The future of meaningful design is hybrid. Humans provide intention, inspiration, and skill, while AI, when it is grounded in accurate models of human perception and value, can provide refinement and optimisation of creative workflow.
New research shows that embedding human values and emotional cues ensures AI outputs are both functional and resonant. The challenge is not what AI can generate but giving it the data to do so with human values in mind.
Teams that embrace hybrid creativity now will lead in distinctive and emotionally engaging design; those who rely on off-the-shelf generation risk disappearing into a sea of sameness.

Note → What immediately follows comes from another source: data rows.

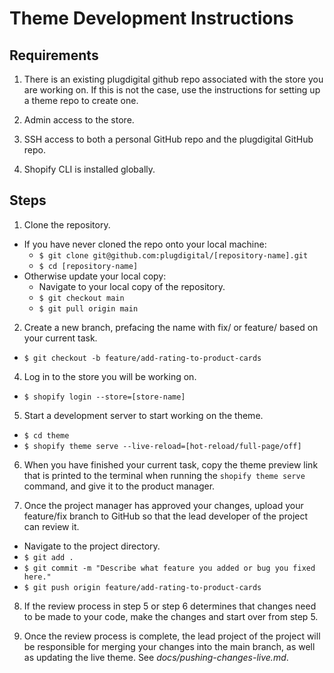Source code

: 
# Theme Development Instructions


## Requirements

1. There is an existing plugdigital github repo associated with the store you are working on. If this is not the case, use the instructions for setting up a theme repo to create one.

2. Admin access to the store.

3. SSH access to both a personal GitHub repo and the plugdigital GitHub repo.

4. Shopify CLI is installed globally.



## Steps

1. Clone the repository.
  - If you have never cloned the repo onto your local machine:
    - `$ git clone git@github.com:plugdigital/[repository-name].git`
    - `$ cd [repository-name]`
  - Otherwise update your local copy:
    - Navigate to your local copy of the repository.
    - `$ git checkout main`
    - `$ git pull origin main`


2. Create a new branch, prefacing the name with fix/ or feature/ based on your current task.
  - `$ git checkout -b feature/add-rating-to-product-cards`


4. Log in to the store you will be working on.
  - `$ shopify login --store=[store-name]`


5. Start a development server to start working on the theme.
  - `$ cd theme`
  - `$ shopify theme serve --live-reload=[hot-reload/full-page/off]`


6. When you have finished your current task, copy the theme preview link that is printed to the terminal when running the `shopify theme serve` command, and give it to the product manager.


7. Once the project manager has approved your changes, upload your feature/fix branch to GitHub so that the lead developer of the project can review it.
  - Navigate to the project directory.
  - `$ git add .`
  - `$ git commit -m "Describe what feature you added or bug you fixed here."`
  - `$ git push origin feature/add-rating-to-product-cards`


8. If the review process in step 5 or step 6 determines that changes need to be made to your code, make the changes and start over from step 5.


9. Once the review process is complete, the lead project of the project will be responsible for merging your changes into the main branch, as well as updating the live theme. See *docs/pushing-changes-live.md*.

If we fail to rethink how we work with AI and continue using it without human expertise, creativity risks flattening by 2027. Our research shows that successful designers combine human imagination, intention, and judgment with AI’s evaluative and optimising power, to produce emotionally resonant, innovative, and distinctive work.
The future of creativity is hybrid, safeguarding originality while accelerating innovation. This shift requires better human–AI collaboration, education that equips designers to work critically with AI, and governance addressing trust, privacy, and regulation.
LLMs are already valuable in evaluation, assessing novelty and usefulness while aligning with human experts and supporting structured decision-making.
When guided thoughtfully, AI can preserve expertise, enhance judgment, and amplify creativity. Without this intentional approach, it risks flattening originality and diminishing emotional impact. 2026 marks a turning point in creative stagnation or human-centred design. Without intentional use, AI accelerates output but flattens originality.